What the exercise asks
Once every line in the data that follows has been checked for the word "down", give only the number of lines that hold it.

Data
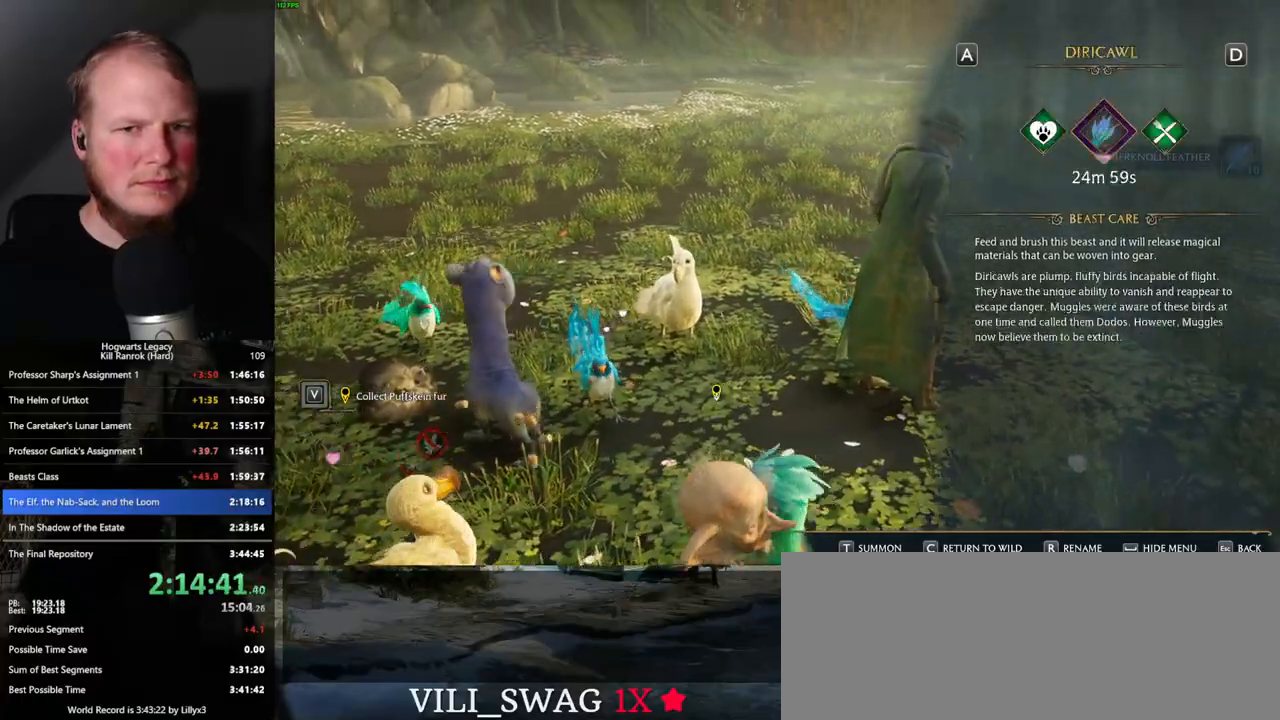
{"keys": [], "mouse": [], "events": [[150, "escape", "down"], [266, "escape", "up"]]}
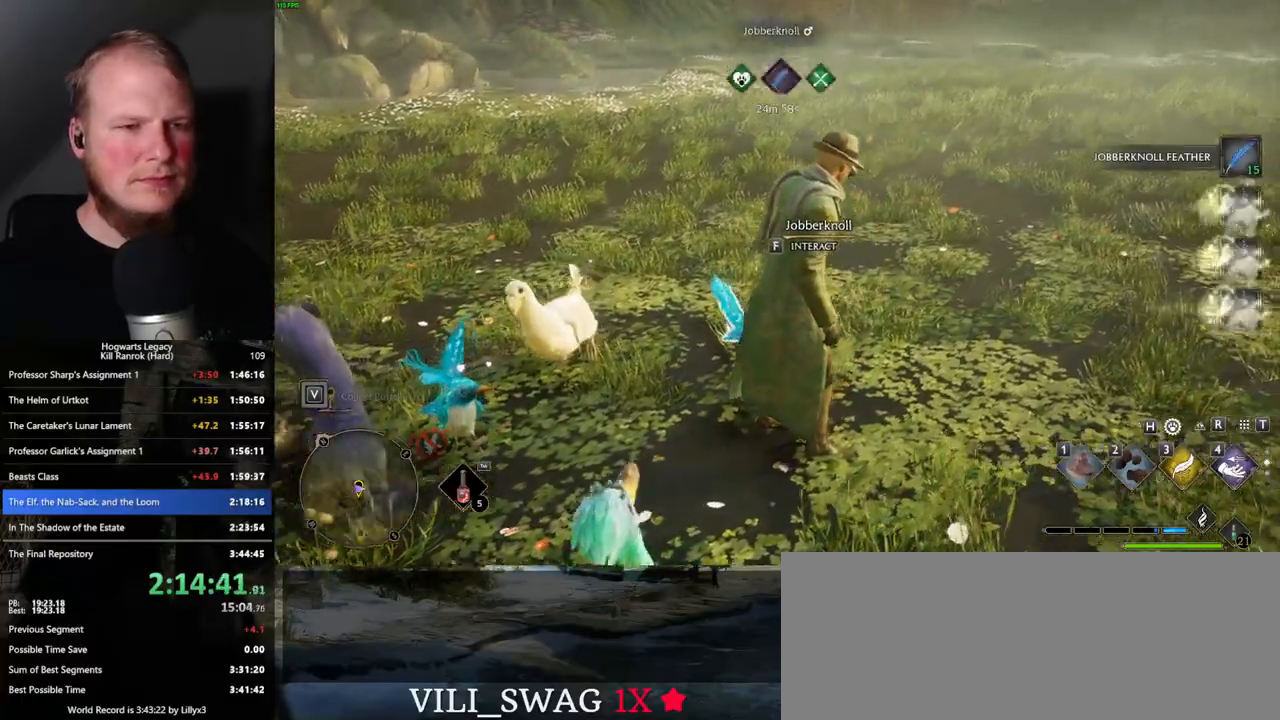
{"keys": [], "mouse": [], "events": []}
---
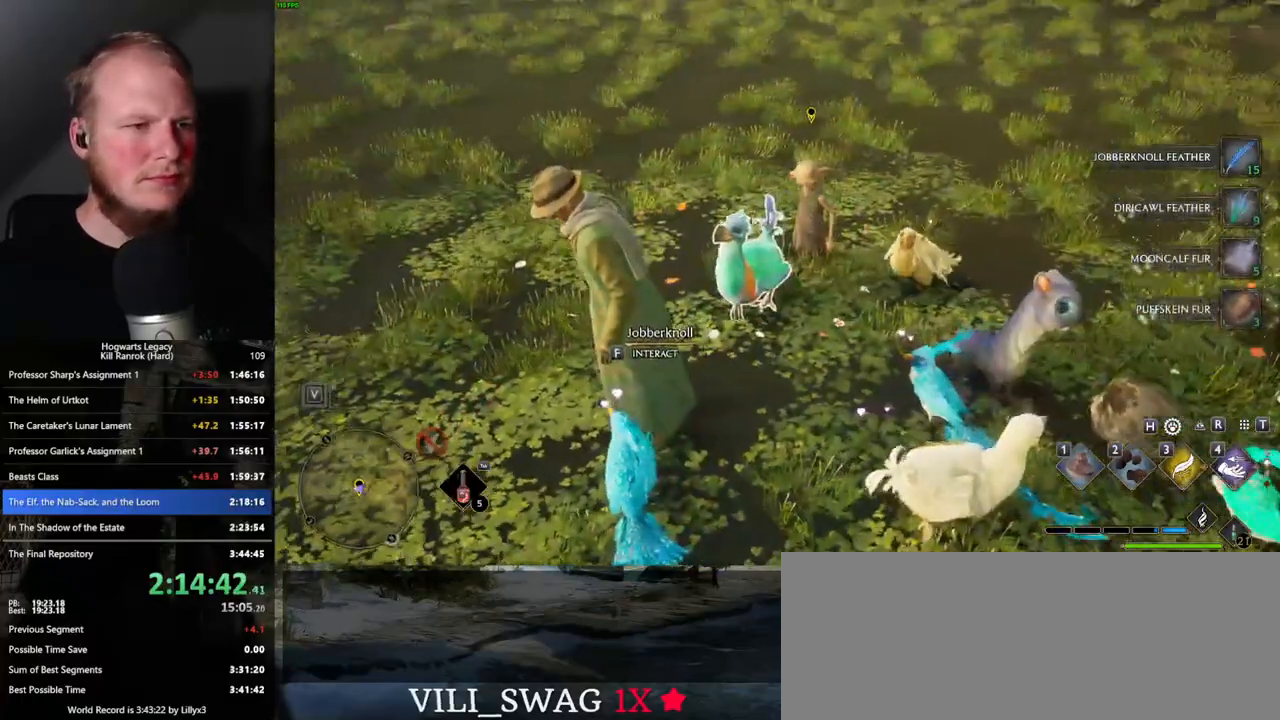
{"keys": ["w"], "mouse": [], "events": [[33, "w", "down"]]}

Exercise result
2